- **TASK INPUT**:
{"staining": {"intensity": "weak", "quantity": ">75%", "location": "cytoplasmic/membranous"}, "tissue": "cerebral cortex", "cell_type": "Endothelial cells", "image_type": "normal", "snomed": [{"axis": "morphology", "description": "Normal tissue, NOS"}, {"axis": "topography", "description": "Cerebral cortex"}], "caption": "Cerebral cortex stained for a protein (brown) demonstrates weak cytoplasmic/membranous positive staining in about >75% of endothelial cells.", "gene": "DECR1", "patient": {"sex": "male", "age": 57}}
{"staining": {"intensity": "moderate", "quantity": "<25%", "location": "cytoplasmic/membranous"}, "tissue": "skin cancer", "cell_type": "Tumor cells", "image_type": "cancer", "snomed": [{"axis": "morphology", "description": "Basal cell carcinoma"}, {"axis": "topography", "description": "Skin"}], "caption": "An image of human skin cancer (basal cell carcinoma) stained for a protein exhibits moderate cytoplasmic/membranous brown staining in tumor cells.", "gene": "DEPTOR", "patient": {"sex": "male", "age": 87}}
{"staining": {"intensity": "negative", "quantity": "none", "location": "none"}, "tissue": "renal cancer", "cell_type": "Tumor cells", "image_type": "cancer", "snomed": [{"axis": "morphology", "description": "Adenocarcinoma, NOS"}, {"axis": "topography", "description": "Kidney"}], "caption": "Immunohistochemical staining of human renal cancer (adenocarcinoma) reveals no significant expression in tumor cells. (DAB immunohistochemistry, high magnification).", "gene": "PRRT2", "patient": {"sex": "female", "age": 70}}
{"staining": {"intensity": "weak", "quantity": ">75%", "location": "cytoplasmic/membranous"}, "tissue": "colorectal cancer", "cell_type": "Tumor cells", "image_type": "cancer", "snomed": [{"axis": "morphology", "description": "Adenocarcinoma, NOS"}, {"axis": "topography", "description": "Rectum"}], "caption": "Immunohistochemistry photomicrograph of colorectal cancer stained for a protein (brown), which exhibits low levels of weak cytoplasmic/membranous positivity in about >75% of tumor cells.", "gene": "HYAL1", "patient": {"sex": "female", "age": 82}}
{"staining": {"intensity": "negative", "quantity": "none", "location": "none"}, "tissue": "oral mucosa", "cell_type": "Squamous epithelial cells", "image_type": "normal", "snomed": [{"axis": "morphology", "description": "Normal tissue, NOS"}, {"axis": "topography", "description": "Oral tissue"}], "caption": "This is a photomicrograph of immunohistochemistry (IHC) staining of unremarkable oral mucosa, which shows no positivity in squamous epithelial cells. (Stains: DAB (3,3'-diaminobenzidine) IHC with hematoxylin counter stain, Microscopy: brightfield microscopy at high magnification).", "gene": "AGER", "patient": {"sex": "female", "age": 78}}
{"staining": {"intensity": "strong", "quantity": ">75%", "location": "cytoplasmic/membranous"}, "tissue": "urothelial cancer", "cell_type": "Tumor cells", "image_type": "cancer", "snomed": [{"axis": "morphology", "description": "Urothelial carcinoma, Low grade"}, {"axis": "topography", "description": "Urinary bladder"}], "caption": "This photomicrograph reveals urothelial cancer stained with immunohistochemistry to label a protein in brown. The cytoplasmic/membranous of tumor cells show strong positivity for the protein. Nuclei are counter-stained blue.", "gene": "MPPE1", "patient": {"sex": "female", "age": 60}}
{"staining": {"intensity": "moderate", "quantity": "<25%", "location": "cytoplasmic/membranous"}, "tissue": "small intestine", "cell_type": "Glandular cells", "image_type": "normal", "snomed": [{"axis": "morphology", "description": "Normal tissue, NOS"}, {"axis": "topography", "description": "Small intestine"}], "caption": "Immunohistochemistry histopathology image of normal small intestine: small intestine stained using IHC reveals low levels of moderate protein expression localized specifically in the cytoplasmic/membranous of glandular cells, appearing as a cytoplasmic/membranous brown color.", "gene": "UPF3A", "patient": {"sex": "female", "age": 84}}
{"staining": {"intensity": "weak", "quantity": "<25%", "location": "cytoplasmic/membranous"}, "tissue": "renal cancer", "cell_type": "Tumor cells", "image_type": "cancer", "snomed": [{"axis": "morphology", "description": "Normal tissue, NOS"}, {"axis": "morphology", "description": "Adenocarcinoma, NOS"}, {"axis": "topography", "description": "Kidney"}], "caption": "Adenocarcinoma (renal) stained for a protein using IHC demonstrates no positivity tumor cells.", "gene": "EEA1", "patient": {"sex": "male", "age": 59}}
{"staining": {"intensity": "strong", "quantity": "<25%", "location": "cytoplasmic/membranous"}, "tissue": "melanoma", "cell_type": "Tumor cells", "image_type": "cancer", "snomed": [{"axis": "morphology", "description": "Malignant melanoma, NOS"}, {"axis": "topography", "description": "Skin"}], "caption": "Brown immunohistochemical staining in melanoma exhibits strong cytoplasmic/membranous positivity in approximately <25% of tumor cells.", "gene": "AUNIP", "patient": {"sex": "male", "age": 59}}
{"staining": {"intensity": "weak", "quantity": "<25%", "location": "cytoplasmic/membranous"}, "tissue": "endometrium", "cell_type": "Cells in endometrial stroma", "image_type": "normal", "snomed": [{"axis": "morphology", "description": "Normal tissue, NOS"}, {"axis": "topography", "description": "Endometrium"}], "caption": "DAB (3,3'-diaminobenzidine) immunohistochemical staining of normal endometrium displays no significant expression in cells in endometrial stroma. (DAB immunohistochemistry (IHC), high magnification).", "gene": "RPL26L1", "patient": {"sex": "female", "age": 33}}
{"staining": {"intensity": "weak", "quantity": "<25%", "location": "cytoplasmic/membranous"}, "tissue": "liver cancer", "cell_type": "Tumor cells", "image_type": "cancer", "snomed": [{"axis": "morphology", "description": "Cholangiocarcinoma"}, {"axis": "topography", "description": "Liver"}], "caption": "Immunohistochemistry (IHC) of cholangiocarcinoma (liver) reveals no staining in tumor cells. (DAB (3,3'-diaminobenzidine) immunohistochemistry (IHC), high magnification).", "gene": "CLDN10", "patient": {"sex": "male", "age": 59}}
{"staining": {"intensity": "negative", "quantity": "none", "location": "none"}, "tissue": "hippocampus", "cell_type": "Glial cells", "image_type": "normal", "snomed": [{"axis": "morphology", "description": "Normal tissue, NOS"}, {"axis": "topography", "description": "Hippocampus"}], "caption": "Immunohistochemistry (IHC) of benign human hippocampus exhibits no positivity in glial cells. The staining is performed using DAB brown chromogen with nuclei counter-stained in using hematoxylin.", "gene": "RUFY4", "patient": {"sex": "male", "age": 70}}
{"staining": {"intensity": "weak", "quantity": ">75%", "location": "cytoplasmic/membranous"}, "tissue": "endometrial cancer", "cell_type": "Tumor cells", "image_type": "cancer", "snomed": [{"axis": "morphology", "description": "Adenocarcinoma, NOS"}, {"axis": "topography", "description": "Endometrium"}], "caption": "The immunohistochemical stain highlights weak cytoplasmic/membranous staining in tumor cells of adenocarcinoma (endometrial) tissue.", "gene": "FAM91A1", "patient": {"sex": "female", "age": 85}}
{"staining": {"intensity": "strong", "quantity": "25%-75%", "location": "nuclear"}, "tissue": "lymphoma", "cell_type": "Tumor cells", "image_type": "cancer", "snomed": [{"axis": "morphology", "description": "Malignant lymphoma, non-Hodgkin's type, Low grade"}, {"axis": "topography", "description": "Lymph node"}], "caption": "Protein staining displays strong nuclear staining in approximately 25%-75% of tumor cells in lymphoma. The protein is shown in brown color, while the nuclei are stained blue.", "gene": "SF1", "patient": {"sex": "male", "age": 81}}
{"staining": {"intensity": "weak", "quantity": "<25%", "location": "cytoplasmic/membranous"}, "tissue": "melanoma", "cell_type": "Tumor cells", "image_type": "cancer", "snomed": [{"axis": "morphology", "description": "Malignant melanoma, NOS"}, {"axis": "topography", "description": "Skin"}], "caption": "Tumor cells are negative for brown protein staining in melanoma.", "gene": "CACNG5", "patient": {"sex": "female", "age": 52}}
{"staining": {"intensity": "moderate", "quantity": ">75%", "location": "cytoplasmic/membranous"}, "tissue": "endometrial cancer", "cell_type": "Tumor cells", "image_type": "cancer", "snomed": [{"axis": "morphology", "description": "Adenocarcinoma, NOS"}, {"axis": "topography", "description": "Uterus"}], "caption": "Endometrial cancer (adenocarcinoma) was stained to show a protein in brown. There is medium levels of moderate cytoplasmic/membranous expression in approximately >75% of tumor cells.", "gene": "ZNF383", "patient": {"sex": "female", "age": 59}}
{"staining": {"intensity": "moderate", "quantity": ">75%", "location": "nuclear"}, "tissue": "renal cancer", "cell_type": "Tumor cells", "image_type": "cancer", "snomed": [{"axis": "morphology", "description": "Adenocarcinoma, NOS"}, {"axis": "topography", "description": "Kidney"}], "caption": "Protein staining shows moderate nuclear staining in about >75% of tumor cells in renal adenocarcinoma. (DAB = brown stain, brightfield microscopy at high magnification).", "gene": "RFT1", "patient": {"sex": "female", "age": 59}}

- **EXERCISE AIM**:
Set down, unchanged, only those lines above that fall between the line with "histopathology image of" and the line with "immunohistochemical staining in", the two end lines included.

- **THE COMPLETED TASK**:
{"staining": {"intensity": "moderate", "quantity": "<25%", "location": "cytoplasmic/membranous"}, "tissue": "small intestine", "cell_type": "Glandular cells", "image_type": "normal", "snomed": [{"axis": "morphology", "description": "Normal tissue, NOS"}, {"axis": "topography", "description": "Small intestine"}], "caption": "Immunohistochemistry histopathology image of normal small intestine: small intestine stained using IHC reveals low levels of moderate protein expression localized specifically in the cytoplasmic/membranous of glandular cells, appearing as a cytoplasmic/membranous brown color.", "gene": "UPF3A", "patient": {"sex": "female", "age": 84}}
{"staining": {"intensity": "weak", "quantity": "<25%", "location": "cytoplasmic/membranous"}, "tissue": "renal cancer", "cell_type": "Tumor cells", "image_type": "cancer", "snomed": [{"axis": "morphology", "description": "Normal tissue, NOS"}, {"axis": "morphology", "description": "Adenocarcinoma, NOS"}, {"axis": "topography", "description": "Kidney"}], "caption": "Adenocarcinoma (renal) stained for a protein using IHC demonstrates no positivity tumor cells.", "gene": "EEA1", "patient": {"sex": "male", "age": 59}}
{"staining": {"intensity": "strong", "quantity": "<25%", "location": "cytoplasmic/membranous"}, "tissue": "melanoma", "cell_type": "Tumor cells", "image_type": "cancer", "snomed": [{"axis": "morphology", "description": "Malignant melanoma, NOS"}, {"axis": "topography", "description": "Skin"}], "caption": "Brown immunohistochemical staining in melanoma exhibits strong cytoplasmic/membranous positivity in approximately <25% of tumor cells.", "gene": "AUNIP", "patient": {"sex": "male", "age": 59}}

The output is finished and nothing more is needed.